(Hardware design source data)
▶
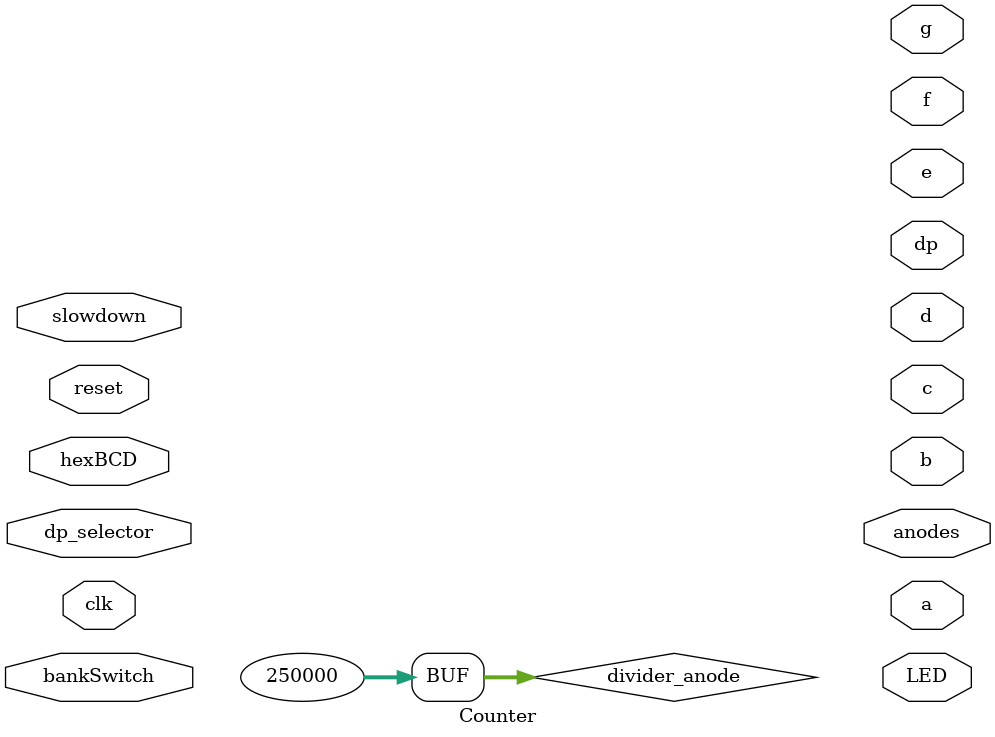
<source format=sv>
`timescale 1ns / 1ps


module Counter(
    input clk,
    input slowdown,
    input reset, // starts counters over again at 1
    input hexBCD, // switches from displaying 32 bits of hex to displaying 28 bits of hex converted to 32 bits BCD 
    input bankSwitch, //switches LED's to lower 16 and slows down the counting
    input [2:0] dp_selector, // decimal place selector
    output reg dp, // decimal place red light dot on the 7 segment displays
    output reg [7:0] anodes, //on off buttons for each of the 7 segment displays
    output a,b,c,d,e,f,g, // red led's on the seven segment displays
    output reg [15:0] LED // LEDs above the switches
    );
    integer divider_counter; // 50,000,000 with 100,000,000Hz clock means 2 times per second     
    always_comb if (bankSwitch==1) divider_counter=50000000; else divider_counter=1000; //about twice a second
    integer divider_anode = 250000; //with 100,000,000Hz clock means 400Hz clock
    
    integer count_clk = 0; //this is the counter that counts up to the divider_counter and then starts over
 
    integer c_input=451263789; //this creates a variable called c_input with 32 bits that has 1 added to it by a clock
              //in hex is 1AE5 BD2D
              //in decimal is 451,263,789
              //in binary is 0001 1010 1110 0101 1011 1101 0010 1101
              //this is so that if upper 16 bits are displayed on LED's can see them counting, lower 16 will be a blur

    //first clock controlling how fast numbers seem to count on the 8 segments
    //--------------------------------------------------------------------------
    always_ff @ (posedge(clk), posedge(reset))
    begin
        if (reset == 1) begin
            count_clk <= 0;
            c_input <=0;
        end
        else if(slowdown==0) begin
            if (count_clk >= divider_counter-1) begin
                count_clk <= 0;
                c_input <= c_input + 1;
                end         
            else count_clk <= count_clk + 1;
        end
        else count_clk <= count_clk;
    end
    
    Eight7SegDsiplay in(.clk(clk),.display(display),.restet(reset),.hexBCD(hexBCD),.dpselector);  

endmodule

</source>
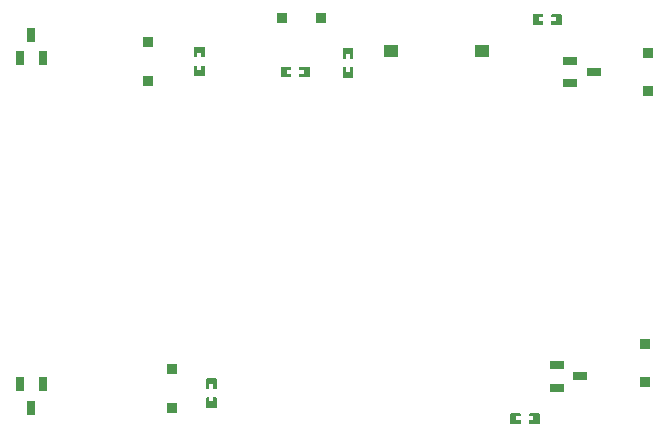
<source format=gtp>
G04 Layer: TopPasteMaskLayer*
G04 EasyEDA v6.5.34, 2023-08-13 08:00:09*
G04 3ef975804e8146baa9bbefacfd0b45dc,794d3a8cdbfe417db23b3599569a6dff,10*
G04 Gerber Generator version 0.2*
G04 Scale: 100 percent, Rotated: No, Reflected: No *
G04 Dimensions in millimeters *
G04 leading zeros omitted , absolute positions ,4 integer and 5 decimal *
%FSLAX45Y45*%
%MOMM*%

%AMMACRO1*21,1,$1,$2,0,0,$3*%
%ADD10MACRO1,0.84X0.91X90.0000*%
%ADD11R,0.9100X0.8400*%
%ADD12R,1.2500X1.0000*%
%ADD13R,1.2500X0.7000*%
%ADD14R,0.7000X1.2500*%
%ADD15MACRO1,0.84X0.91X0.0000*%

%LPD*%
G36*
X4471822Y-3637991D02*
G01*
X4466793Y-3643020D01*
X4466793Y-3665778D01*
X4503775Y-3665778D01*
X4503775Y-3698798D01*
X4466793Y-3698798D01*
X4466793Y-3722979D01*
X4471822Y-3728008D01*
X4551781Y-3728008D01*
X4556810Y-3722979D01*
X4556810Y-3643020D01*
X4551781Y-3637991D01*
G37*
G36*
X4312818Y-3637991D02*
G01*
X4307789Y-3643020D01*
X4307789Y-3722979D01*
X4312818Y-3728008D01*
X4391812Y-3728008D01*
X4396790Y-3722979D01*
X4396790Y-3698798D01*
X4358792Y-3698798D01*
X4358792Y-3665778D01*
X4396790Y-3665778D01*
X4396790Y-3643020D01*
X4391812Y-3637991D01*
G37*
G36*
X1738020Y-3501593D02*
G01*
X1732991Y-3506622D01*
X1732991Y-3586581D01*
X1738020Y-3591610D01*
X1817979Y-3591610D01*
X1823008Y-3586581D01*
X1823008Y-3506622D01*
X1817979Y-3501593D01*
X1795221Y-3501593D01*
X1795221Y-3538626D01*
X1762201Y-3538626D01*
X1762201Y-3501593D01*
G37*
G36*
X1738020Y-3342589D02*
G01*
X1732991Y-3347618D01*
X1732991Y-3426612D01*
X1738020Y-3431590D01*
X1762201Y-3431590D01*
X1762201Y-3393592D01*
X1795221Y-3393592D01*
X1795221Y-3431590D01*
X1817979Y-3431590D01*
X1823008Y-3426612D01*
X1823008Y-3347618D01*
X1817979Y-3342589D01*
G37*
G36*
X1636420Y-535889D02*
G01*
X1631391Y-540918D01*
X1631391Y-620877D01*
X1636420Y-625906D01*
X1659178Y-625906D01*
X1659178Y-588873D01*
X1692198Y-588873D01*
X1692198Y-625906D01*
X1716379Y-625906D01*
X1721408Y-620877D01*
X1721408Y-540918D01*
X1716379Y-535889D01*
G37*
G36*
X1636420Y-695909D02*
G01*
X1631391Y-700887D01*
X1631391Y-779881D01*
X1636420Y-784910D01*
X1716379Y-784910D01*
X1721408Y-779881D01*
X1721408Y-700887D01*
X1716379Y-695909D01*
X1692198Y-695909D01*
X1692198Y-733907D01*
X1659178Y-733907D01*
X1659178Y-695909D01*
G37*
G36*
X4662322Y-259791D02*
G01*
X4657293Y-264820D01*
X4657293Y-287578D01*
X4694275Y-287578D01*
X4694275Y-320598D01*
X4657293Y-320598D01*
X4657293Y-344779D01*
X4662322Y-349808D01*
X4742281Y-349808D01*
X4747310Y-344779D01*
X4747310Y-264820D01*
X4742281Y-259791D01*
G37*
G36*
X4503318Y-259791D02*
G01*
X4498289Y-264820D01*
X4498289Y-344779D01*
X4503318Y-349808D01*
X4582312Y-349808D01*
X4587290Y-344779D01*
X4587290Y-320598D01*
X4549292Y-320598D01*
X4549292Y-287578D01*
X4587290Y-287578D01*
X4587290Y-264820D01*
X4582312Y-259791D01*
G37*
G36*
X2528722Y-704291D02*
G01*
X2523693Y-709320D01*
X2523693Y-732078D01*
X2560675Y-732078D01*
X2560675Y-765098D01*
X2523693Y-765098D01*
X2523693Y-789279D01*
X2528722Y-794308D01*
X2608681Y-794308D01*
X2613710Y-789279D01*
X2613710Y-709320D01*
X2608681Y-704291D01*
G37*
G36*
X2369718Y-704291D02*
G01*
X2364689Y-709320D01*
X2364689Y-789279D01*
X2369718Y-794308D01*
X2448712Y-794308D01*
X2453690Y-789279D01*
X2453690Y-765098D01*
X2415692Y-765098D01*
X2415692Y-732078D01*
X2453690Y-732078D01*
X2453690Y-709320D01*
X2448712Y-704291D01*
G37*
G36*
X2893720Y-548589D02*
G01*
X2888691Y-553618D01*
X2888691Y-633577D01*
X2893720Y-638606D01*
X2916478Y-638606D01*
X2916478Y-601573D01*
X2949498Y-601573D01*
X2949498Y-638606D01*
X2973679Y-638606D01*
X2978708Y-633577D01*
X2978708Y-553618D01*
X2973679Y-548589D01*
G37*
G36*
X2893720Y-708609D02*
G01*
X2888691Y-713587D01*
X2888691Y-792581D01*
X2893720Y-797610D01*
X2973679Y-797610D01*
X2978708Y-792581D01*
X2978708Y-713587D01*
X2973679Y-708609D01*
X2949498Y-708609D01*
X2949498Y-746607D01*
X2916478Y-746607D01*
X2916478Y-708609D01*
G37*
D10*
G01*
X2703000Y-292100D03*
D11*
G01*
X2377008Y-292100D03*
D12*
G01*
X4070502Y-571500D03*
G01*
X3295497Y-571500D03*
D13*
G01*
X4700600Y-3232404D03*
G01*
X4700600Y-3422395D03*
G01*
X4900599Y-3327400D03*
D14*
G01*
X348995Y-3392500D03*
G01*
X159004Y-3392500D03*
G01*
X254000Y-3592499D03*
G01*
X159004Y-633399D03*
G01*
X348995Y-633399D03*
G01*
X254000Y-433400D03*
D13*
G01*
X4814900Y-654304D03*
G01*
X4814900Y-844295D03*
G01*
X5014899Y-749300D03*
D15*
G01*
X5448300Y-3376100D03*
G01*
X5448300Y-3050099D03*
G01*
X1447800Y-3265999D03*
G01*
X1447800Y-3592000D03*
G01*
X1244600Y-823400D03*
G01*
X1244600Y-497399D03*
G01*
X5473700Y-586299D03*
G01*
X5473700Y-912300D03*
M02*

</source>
◀
Using the records above, select and copy every line that has the word "place".

    input [2:0] dp_selector, // decimal place selector
    output reg dp, // decimal place red light dot on the 7 segment displays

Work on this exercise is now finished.